Hungarian silver plate with lions

Hungarian silver plate with lions

Item description

  • Object: Shallow silver dish with gilding and a chased design showing a lion and second smaller lion or perhaps a hound within a guilloche border
  • Date: ca 10th century AD
  • Culture: Early Hungarian
  • Dimensions: 18.3 cm diameter

The dish takes the form of a circular shallow dish raised from a single piece of silver. There is a small attachment hole at the top near the rim. The centre has a design showing a standing lion with a smaller lion or perhaps a hound, leaping at its front. This is within a circular guilloche border. This dish is close in concept and form to one from Zeleny Yar in Siberia, from the Hermitage collection. This appears to have a small handle or ornamental loop riveted to the top of the bowl and the small hole on the present object may possibly be witness to a similar attachment here, but other dishes of this type with hole and no attachment are known. The general type seems to be found over a wide area but a proposed Magyar origin is likely, based on comparison with silverwork from Pannonia related to the Magyar Conquest period.

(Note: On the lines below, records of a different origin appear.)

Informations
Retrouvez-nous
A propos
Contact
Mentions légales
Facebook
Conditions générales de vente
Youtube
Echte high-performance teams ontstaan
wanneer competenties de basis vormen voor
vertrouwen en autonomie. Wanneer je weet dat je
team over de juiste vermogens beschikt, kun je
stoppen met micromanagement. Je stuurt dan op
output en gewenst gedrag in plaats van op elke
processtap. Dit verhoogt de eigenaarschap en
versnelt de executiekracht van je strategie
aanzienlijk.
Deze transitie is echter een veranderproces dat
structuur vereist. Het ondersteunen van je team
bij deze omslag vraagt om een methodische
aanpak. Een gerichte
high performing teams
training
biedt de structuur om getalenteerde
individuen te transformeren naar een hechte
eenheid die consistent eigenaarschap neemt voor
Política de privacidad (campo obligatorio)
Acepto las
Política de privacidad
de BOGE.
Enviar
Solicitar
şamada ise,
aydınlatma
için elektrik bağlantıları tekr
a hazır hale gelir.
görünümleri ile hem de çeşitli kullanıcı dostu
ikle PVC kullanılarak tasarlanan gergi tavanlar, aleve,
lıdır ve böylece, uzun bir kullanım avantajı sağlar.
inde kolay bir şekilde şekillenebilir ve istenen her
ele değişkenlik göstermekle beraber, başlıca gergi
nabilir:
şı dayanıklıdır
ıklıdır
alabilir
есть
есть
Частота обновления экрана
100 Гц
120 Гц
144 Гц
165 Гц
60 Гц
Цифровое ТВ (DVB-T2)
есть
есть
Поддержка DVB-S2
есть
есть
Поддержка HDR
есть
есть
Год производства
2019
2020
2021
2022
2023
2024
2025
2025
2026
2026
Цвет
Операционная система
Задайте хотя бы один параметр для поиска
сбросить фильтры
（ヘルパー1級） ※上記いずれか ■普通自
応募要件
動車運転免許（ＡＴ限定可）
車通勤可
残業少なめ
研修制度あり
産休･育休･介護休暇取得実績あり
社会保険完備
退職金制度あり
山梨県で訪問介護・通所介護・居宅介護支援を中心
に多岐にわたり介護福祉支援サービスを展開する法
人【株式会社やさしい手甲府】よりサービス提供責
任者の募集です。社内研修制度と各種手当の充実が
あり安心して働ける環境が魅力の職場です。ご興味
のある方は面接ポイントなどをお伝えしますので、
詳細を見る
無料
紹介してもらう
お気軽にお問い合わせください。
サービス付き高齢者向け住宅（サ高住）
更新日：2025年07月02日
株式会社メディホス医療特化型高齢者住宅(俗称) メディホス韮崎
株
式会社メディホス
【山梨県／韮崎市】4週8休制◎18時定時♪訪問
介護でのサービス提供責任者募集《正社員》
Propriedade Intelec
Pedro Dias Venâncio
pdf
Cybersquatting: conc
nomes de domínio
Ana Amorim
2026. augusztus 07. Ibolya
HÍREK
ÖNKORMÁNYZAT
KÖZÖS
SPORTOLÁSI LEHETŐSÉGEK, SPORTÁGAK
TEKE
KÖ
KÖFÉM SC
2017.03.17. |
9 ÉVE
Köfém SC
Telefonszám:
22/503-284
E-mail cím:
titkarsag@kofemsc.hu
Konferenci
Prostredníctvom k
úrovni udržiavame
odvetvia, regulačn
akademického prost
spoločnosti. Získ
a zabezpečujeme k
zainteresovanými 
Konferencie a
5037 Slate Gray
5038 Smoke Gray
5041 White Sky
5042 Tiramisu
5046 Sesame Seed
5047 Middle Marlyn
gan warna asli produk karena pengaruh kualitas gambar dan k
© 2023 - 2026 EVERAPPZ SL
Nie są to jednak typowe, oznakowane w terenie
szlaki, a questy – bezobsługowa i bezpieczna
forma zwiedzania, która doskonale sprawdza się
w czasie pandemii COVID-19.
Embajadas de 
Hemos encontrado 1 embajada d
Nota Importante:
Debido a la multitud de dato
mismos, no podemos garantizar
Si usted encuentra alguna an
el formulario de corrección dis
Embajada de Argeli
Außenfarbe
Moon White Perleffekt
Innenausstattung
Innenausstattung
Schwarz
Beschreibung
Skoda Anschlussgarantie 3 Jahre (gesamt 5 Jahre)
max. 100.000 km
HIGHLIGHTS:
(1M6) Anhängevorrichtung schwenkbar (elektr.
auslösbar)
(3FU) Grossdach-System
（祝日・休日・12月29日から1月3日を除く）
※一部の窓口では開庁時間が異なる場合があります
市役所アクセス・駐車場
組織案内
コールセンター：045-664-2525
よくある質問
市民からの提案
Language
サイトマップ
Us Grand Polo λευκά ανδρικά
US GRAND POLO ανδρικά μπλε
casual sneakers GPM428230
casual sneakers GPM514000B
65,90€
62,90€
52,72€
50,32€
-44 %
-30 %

The design on the dish was entirely worked in outline with a small chasing tool, as shows in a detail of the smaller lion’s hind leg. The flat field around the lion and the centres of the guilloche loops are gilded. The presence of mercury shows that mercury or fire gilding was used. In fire gilding, mercury is mixed with gold to form a buttery amalgam. This spread on the area of metal to be gilded and then the work heated. The mercury passes off as highly toxic mercury vapour, leaving the gold adhering to the underlying metal. Slight cracking is present and is a good sign of age. This type of cracking is termed stress corrosion cracking and results from corrosion within the alloy which takes place along the boundaries of the crystal grains making. It is a witness to the age and fragility of the silver, and is difficult to replicate without significant and readily identifiable modifications of the alloy.

Analyses were carried out on various surfaces of the bowl using portable x-ray fluorescence analysis. The results were as follows (each an average of 2):

Silver Copper Gold Lead Zinc
96.49% 2.33% 0.63% 0.05% 0.41%

No other elements were detected with certainty at levels resolvable by the equipment apart from a trace of iron which certainly derives from the burial environment, plus mercury.

The small presence of gold and lead is expected in ancient and antique silver prior to the development in refining techniques introduced in the nineteenth century. The low level of zinc probably derives from the copper with which the silver was alloyed. The gilded areas showed elevated levels of mercury indicating, as noted above, that that the bowl was gilded using the mercury or firegilding technique as would be expected at that period. No elements were detected that would cast any doubt on the authenticity of the object. The examination noted above regarding the materials and technology of the dish provides reasonable grounds to have confidence at the time of writing that the object is of early date. The stress corrosion cracking supports this view. Therefore, the silver dish with lions represents one of a few survived examples of the early Hungarian silverwork from the Conquest Period.